**Task requirements**
The pictures do not belong in the copy. Restate all of the records word for word.
(Given records Opens)
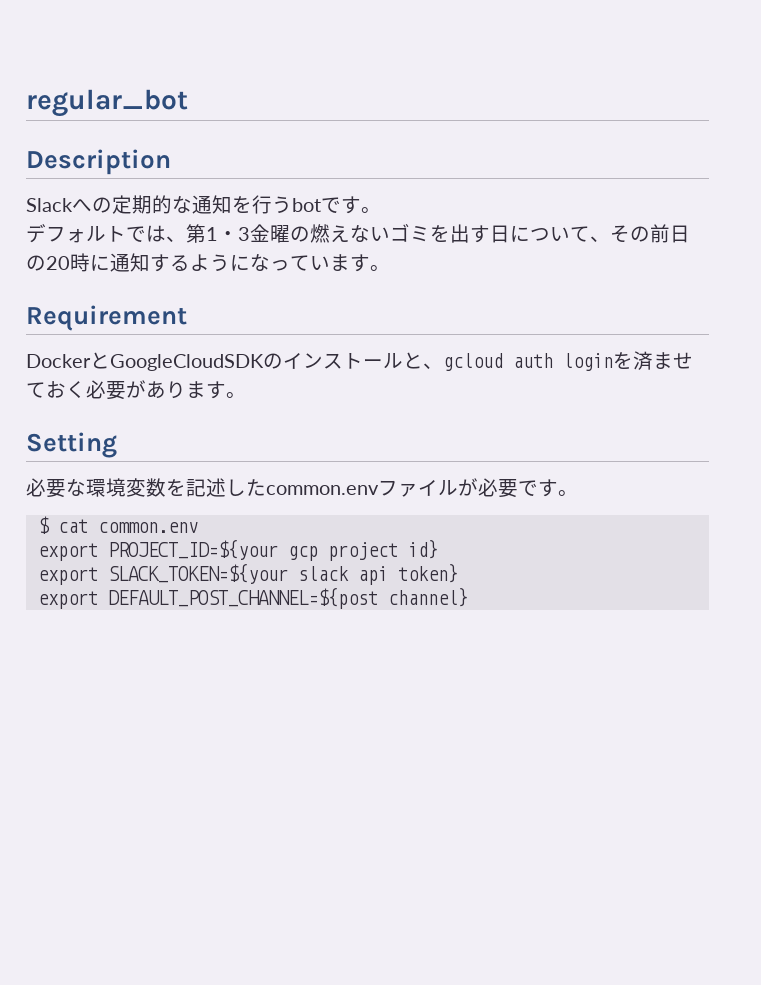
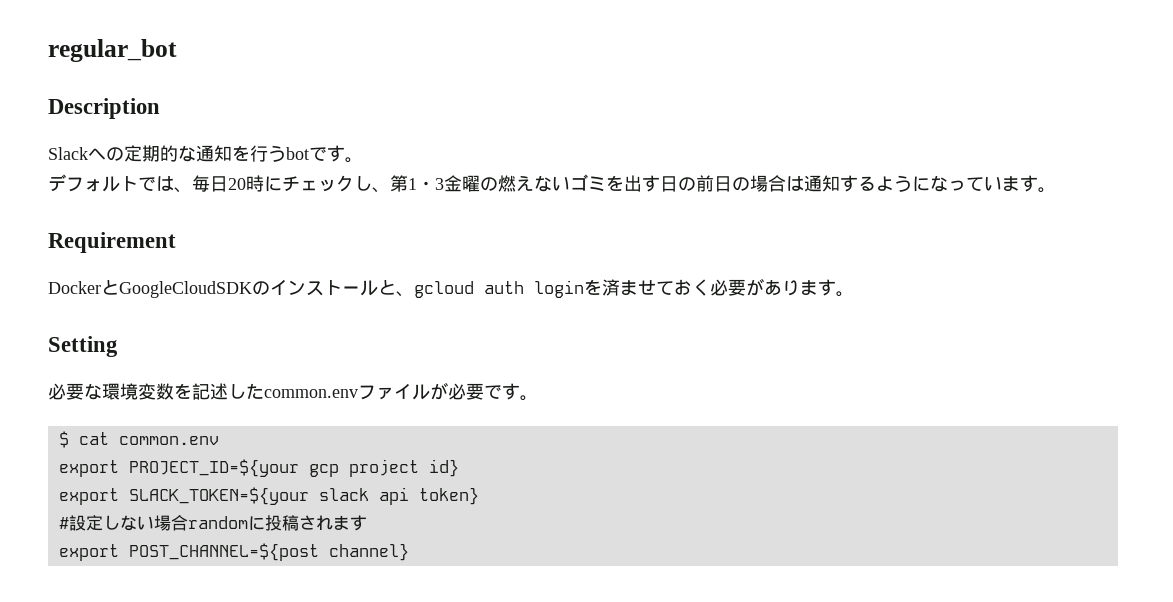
(186, 239) none -> [192,175,390,193] 毎日20時にチェックし、
[510,224,690,243] [26,253,110,272] について、その前日の20時に -> [678,175,804,192] の前日の場合は
[37,587,378,609] // export DEFAULT_POST_CHANNEL=${post -> [58,515,367,531] [58,543,319,561] // #設定しない場合randomに投稿されます // export POST_CHANNEL=${post

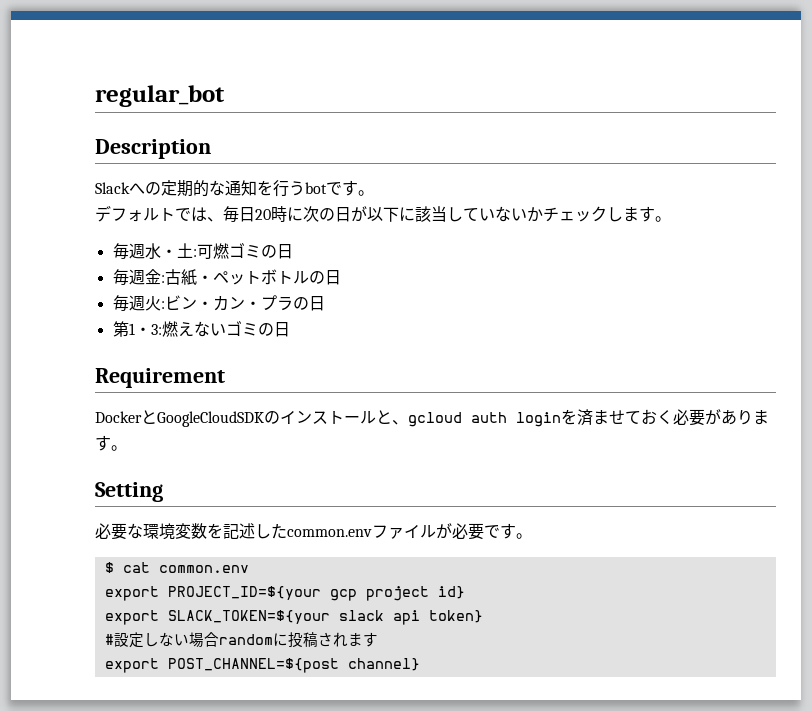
[282,175,498,193] チェックし、第1・3金曜の -> [303,206,671,222] [112,242,293,259] [112,269,341,286] [112,295,325,311] [112,321,162,337] 次の日が以下に該当していないかチェックします。 // 毎週水・土:可燃ゴミの日 // 毎週金:古紙・ペットボトルの日 // 毎週火:ビン・カン・プラの日 // 第1・3:
[606,175,1056,193] を出す日の前日の場合は通知するようになっています。 -> [257,322,290,337] の日

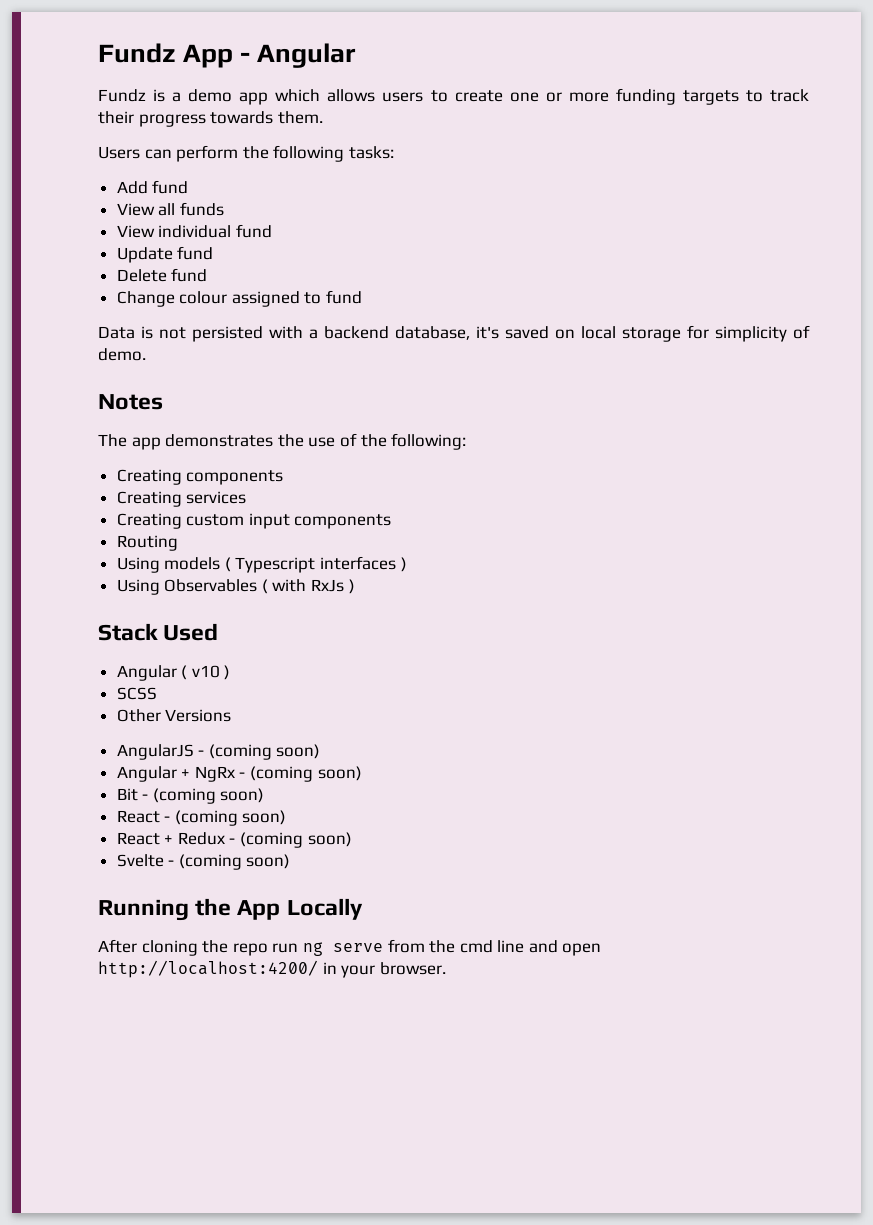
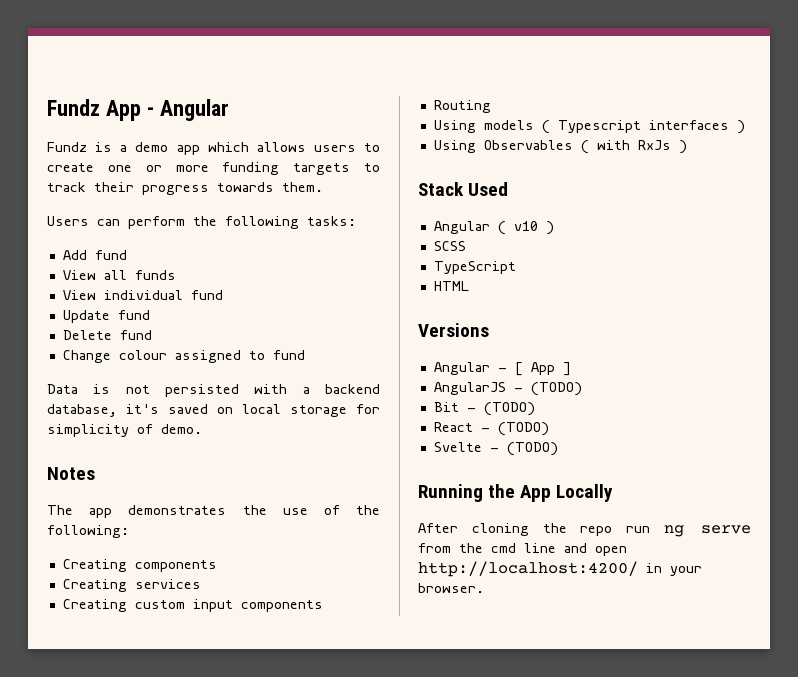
[116,709,161,722] Other -> [433,261,516,274] [433,281,469,291] TypeScript // HTML //
[116,744,321,760] [116,766,362,782] AngularJS - (coming soon) // Angular + NgRx - (coming soon) -> [433,362,571,376] [433,382,582,396] Angular - [ App ] // AngularJS - (TODO)
[152,788,265,804] (coming soon) -> [483,402,535,416] (TODO)
[174,810,287,826] [116,832,352,848] (coming soon) // React + Redux - (coming soon) -> [497,422,549,436] (TODO)
[178,854,291,870] (coming soon) -> [506,442,558,456] (TODO)

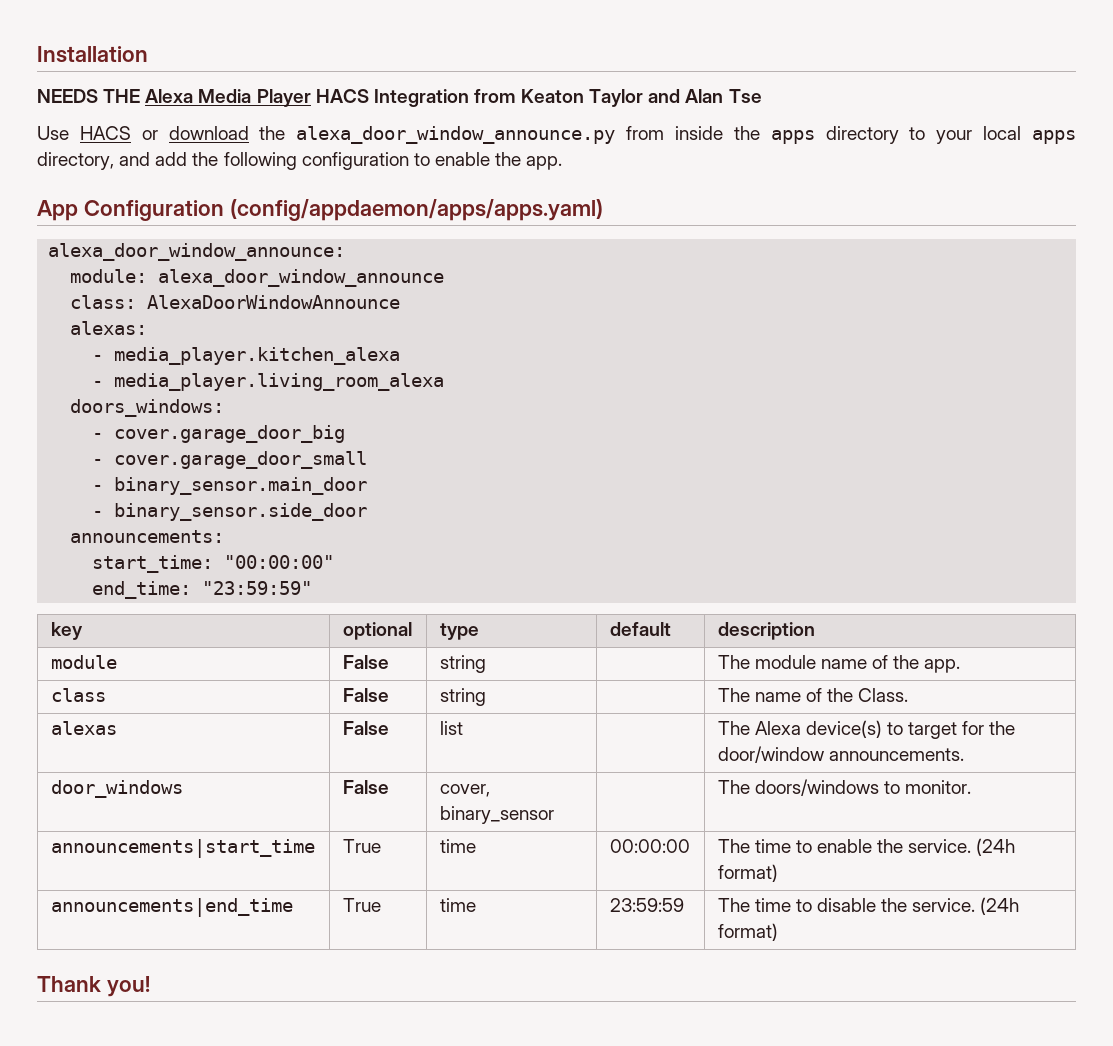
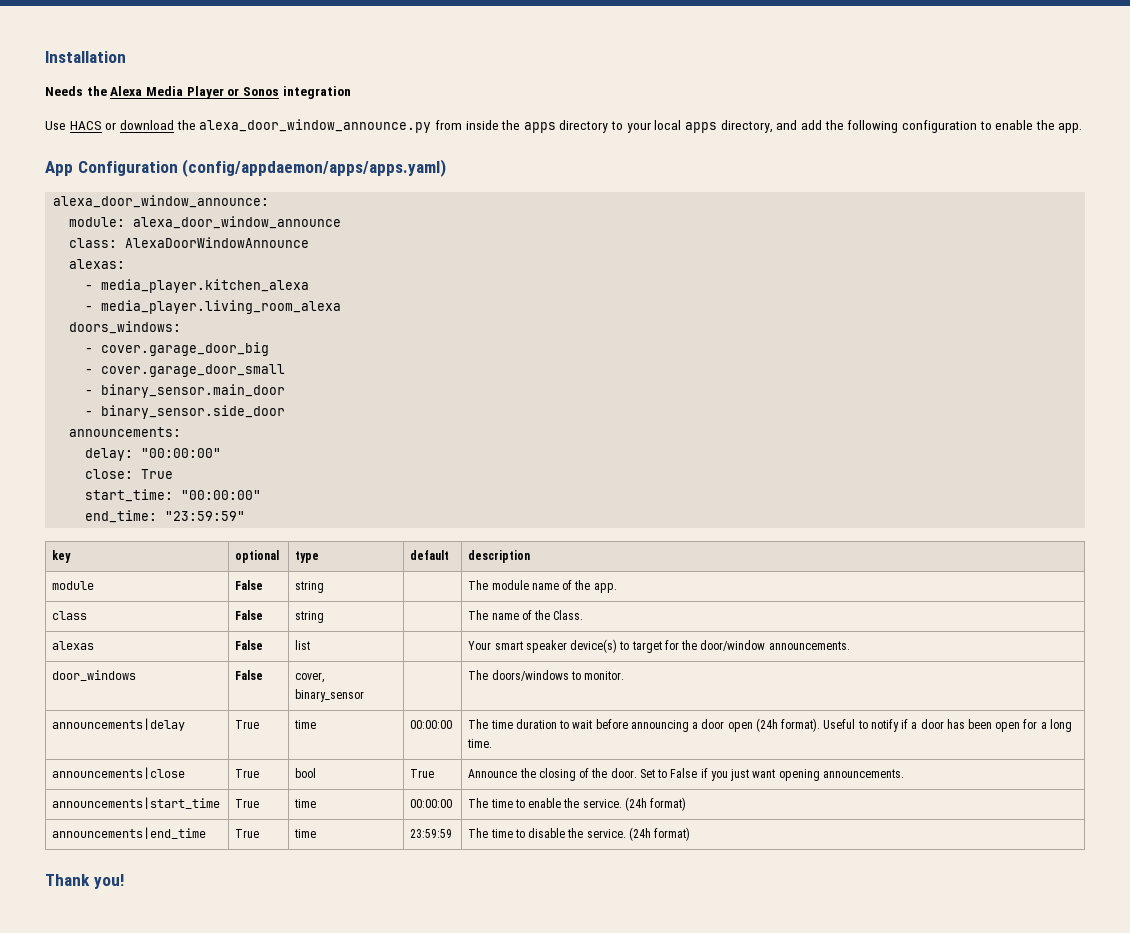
[37,89,141,103] NEEDS THE -> [45,86,107,96] Needs the
[315,89,762,107] HACS Integration from Keaton Taylor and Alan Tse -> [227,86,351,99] or Sonos integration
(225, 536) none -> [85,448,222,461] [85,469,174,479] // delay: "00:00:00" // close: True
[717,721,801,735] The Alexa -> [468,640,567,653] Your smart speaker
(972, 787) none -> [52,718,186,731] [235,720,260,729] [294,720,317,729] [410,720,453,729] [468,718,1072,732] [467,739,493,748] [52,767,186,779] [235,769,260,778] [295,768,317,778] [410,769,435,778] [468,768,904,781] // announcements|delay | True | time | 00:00:00 | The time duration to wait before announcing a door open (24h format). Useful to notify if a door has been open for a long time. // announcements|close | True | bool | True | Announce the closing of the door. Set to False if you just want opening announcements.

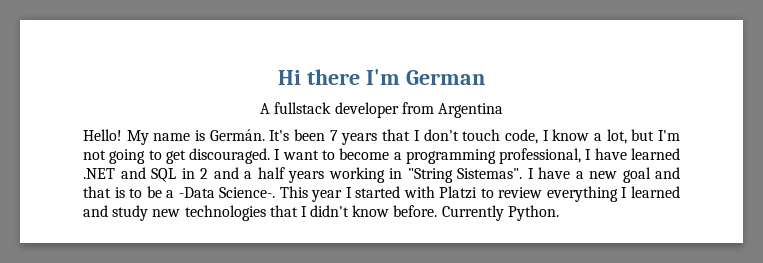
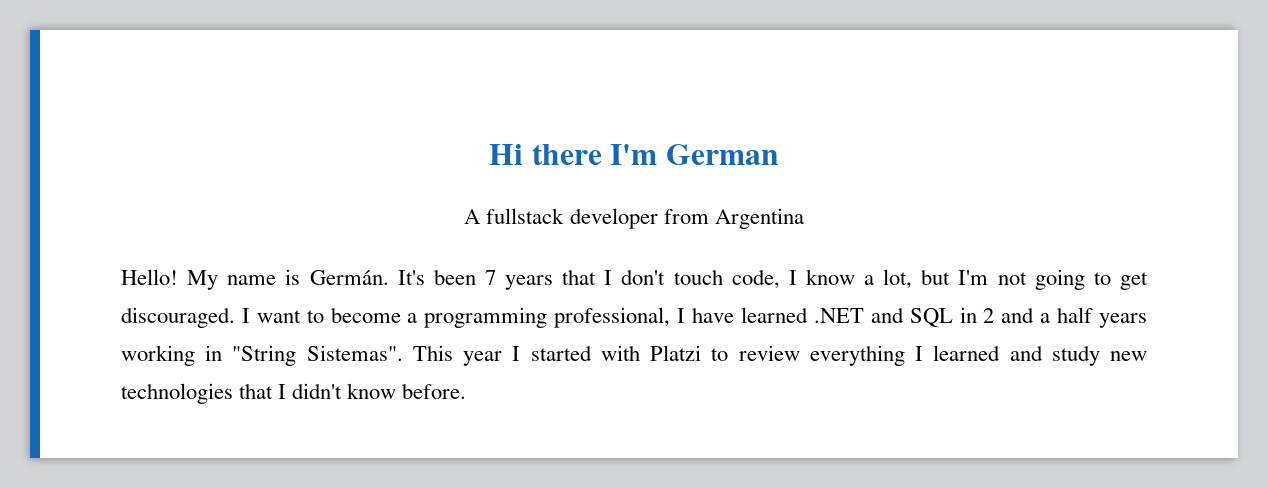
[527,167,680,183] [83,186,276,198] I have a new goal and that is to be a -Data Science-. -> (403, 353) none
[441,205,559,221] Currently Python. -> (467, 391) none

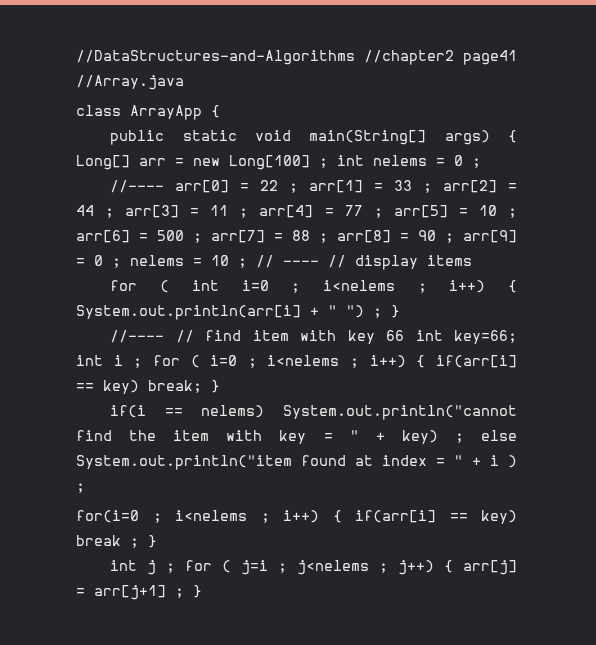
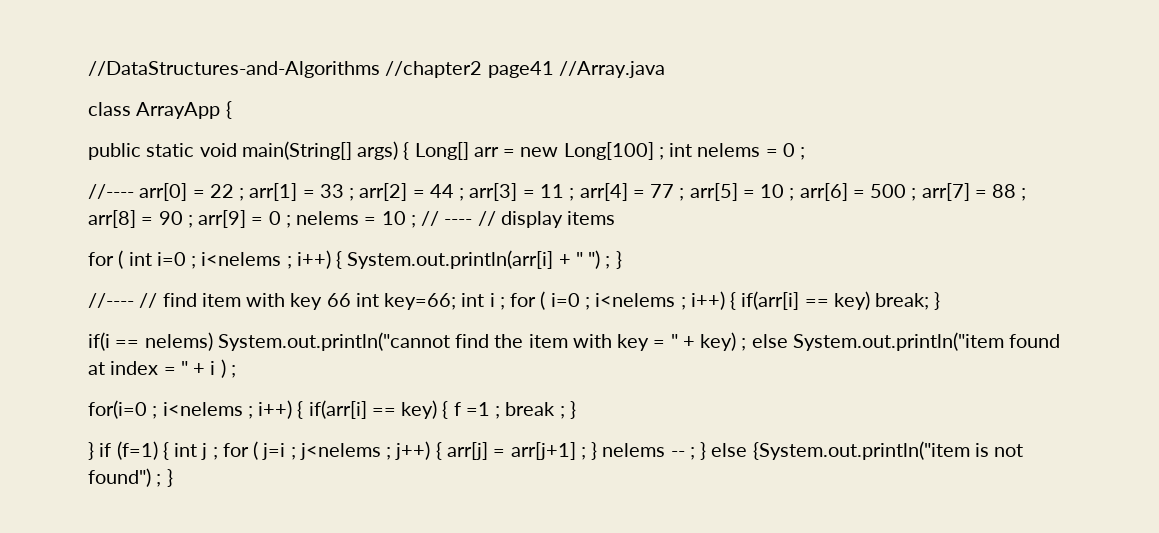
(517, 517) none -> [442,401,501,419] { f =1 ;
(157, 541) none -> [88,441,169,460] } if (f=1) {
(202, 591) none -> [602,441,1024,460] [88,468,173,487] nelems -- ; } else {System.out.println("item is not found") ; }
(Given records Closes)
**Completed exercise**
(186, 239) none -> [192,175,390,193] 毎日20時にチェックし、
[510,224,690,243] [26,253,110,272] について、その前日の20時に -> [678,175,804,192] の前日の場合は
[37,587,378,609] // export DEFAULT_POST_CHANNEL=${post -> [58,515,367,531] [58,543,319,561] // #設定しない場合randomに投稿されます // export POST_CHANNEL=${post

[282,175,498,193] チェックし、第1・3金曜の -> [303,206,671,222] [112,242,293,259] [112,269,341,286] [112,295,325,311] [112,321,162,337] 次の日が以下に該当していないかチェックします。 // 毎週水・土:可燃ゴミの日 // 毎週金:古紙・ペットボトルの日 // 毎週火:ビン・カン・プラの日 // 第1・3:
[606,175,1056,193] を出す日の前日の場合は通知するようになっています。 -> [257,322,290,337] の日

[116,709,161,722] Other -> [433,261,516,274] [433,281,469,291] TypeScript // HTML //
[116,744,321,760] [116,766,362,782] AngularJS - (coming soon) // Angular + NgRx - (coming soon) -> [433,362,571,376] [433,382,582,396] Angular - [ App ] // AngularJS - (TODO)
[152,788,265,804] (coming soon) -> [483,402,535,416] (TODO)
[174,810,287,826] [116,832,352,848] (coming soon) // React + Redux - (coming soon) -> [497,422,549,436] (TODO)
[178,854,291,870] (coming soon) -> [506,442,558,456] (TODO)

[37,89,141,103] NEEDS THE -> [45,86,107,96] Needs the
[315,89,762,107] HACS Integration from Keaton Taylor and Alan Tse -> [227,86,351,99] or Sonos integration
(225, 536) none -> [85,448,222,461] [85,469,174,479] // delay: "00:00:00" // close: True
[717,721,801,735] The Alexa -> [468,640,567,653] Your smart speaker
(972, 787) none -> [52,718,186,731] [235,720,260,729] [294,720,317,729] [410,720,453,729] [468,718,1072,732] [467,739,493,748] [52,767,186,779] [235,769,260,778] [295,768,317,778] [410,769,435,778] [468,768,904,781] // announcements|delay | True | time | 00:00:00 | The time duration to wait before announcing a door open (24h format). Useful to notify if a door has been open for a long time. // announcements|close | True | bool | True | Announce the closing of the door. Set to False if you just want opening announcements.

[527,167,680,183] [83,186,276,198] I have a new goal and that is to be a -Data Science-. -> (403, 353) none
[441,205,559,221] Currently Python. -> (467, 391) none

(517, 517) none -> [442,401,501,419] { f =1 ;
(157, 541) none -> [88,441,169,460] } if (f=1) {
(202, 591) none -> [602,441,1024,460] [88,468,173,487] nelems -- ; } else {System.out.println("item is not found") ; }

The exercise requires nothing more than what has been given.